- Born: Richard Felix Raine Barker 7 May 1917 London, England
- Died: 11 July 1997 (aged 80)
- Education: Felsted School Choate Rosemary Hall
- Occupations: Journalist, drama critic, historian
- Spouse: Anthea Francis Gotch ​ ​(m. 1950)​
- Children: 2
- Parent(s): Anthony Raine Barker Patricia Russell

= Felix Barker =

English journalist, drama critic and historian

Richard Felix Raine Barker (7 May 1917 – 11 July 1997) was an English journalist, drama critic and historian. He is known for having been the youngest dramatic critic on Fleet Street.

==Biography==
Barker was born in London on the 7th of May 1917, the son of architect Anthony Raine Barker and his wife, photographer Patricia Russell.

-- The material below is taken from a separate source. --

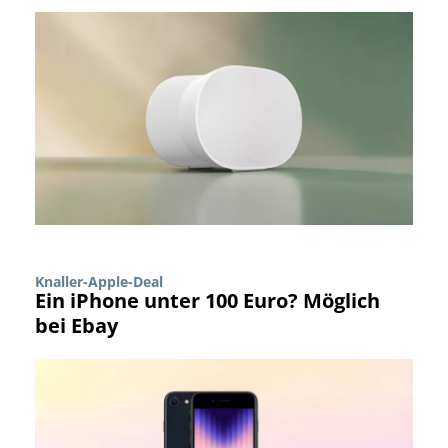
Knaller-Apple-Deal
Ein iPhone unter 100 Euro? Möglich
bei Ebay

He was educated at Felsted School before attending the Choate School in Connecticut as part of a student exchange programme. He married Anthea Francis Gotch in 1950. Felix Barker died on 11 July 1997.

==Career==
Barker began his career in his late teens reporting for the Evening News. Two well-received pieces, one on school life and the other on the 1936 Crystal Palace fire, earned him a weekly column as the paper's amateur drama critic at the age of 19, making him the youngest dramatic critic working on Fleet Street. During World War II he served as private and later a sergeant in the Gordon Highlanders where he helped run the theatrical entertainment group, the Balmorals. After the war he rejoined the Evening News, becoming a feature writer in 1946, the deputy drama critic later that same year, and the chief critic in 1958.

In 1960, Barker expanded his work to include film criticism, making him one of the few critics at the time who was working in both theatre and film. He became the president of The Critics' Circle in 1974. Throughout his career as a critic, Barker also established himself as an author and historian, publishing such works as The Oliviers (1953), The House that Stoll Built (1957), London: 2000 Years of a City and its People (1974, with Peter Jackson), London as it Might Have Been (1982, with Ralph Hyde), The Black Plaque Guide to London (1987, with Denise Silvester-Carr), The History of London in Maps (1990, again with Peter Jackson) and Greenwich and Blackheath Past (1993). His final book Edwardian London, was published in 1995. A posthumous publication was issued by the London Topographical Society, numbered 167, which represented another important collaboration with artist Peter Jackson, entitled The Pleasures of London (2008), and edited by Ann Saunders and Denise Silvester-Carr.

In retirement he lived in Benenden in Kent where he landscaped the grounds of the 15th century Wealden Hall house his father Anthony Raine Barker had extensively restored from the 1930s. He had two children, Kent Barker (1953–) and Maxine Barker (1956–1992).